Pourquoi avoir choisi ces deux œuvres pour votre cinquième album ?

Le choix du quatuor opus 18 n°3 s’est fait en miroir de celui de la sonate à Kreutzer. En cette année anniversaire de Beethoven, nous avons eu envie de faire le portrait du compositeur en associant deux œuvres extrêmes par leur écriture et leur expression. Le quatuor opus 18 n°3 est dans la lignée des prédécesseurs classiques de Beethoven, par sa minutie, son élégance, son côté aérien, tandis que la sonate à Kreutzer, en version quintette, est au contraire complètement visionnaire, annonciatrice du répertoire romantique et moderne des années qui suivront. Nous avons voulu dans cet album faire cohabiter le côté infiniment raffiné de Beethoven avec son côté "rock".
Sortie officielle le 6 novembre 2020
Dans notre travail de quatuor, l'importance d'un imaginaire commun est primordial. Dans le Quintette nous avons été puiser à la source des mythologies grecques et romaines, pour extraire du langage Beethovenien les archétypes qui nous ont inspirées. Promethée avec sa fougue et son dévouement à la cause de notre humanité, Zeus, ses colères et sa puissance sans retenue, Hephaistos forgeant le métal du monde, etc., sont des éléments clés de notre rapport à l'œuvre de Beethoven.

La sonate à Kreutzer est interprétée ici dans une version arrangée pour quintette à deux violoncelles, une formation rare ! D’où vient cet arrangement ?

C’est à l’occasion de notre rencontre avec Vera Beth et Anner Bylsma (violoniste et violoncelliste) que nous avons fait la découverte de la version en quintette à deux violoncelles de la sonate à Kreutzer. Vera et Anner faisaient partie d’un ensemble, les Archibudelli qui en ont enregistré une brillante version. Lorsque nous avons réfléchi au violoncelliste avec qui nous pourrions la jouer et l’enregistrer, la personnalité de Bruno Delepelaire nous a immédiatement attirée car elle répond à notre envie de mettre en lumière un Beethoven « rock ».
Nous sommes ravies qu’il ait accepté notre invitation car son son puissant , précis, coloré ainsi que sa solidité technique remarquable s’est parfaitement mariée avec notre énergie et notre fantaisie.

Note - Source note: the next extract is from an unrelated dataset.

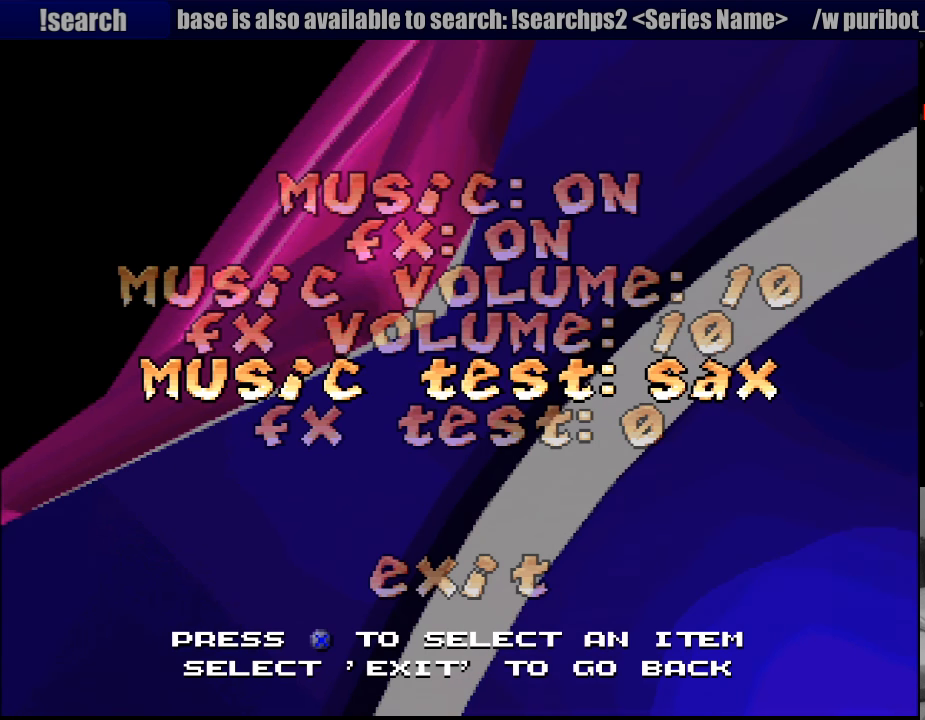
Gameplay with a controller (PlayStation layout); each line is a JSON object with the inputs held at the frame after it. "events" lists button and stick changes between this image and that frame as [ms after this image, input, new state], when the widget could be followed in between. Not read: L3 R3.
{"buttons": [], "events": [[100, "DPAD_LEFT", "down"], [200, "DPAD_LEFT", "up"]]}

La dualité entre les deux solistes, qui est au fondement de cette sonate, est-elle conservée dans un arrangement pour 5 instruments ?

Cet arrangement est absolument fantastique ! L'auteur répartit la dualité de la sonate sur 5 instruments à cordes, 10 mains, 20 cordes... La dualité devient multiple, le terrain de jeux est amplifié. On accède à une profondeur hypnotisante, à une palette sonore aux mille couleurs entêtante qui retranscrit bien l'impression d'envoûtement dont parle Tolstoï dans sa nouvelle "La Sonate à kreutzer".

Dans cette nouvelle éponyme, Tolstoï fait de cette musique un décor omniprésent et enivrant qui mène le narrateur à sa fin tragique… Comment ressentez-vous cette œuvre ?

Il décrit bien cette méditation profonde dans laquelle Beethoven nous plonge sauf que la comparaison s'arrête là, car Tolstoï s'empare de la musique de Beethoven pour montrer les instincts les plus bas de l'être humain et surtout des femmes. La musique selon lui aurait un pouvoir maléfique... Donc vous pensez bien que nous ne sommes pas d'accord ! Pour nous cette musique nous emmène au sommet.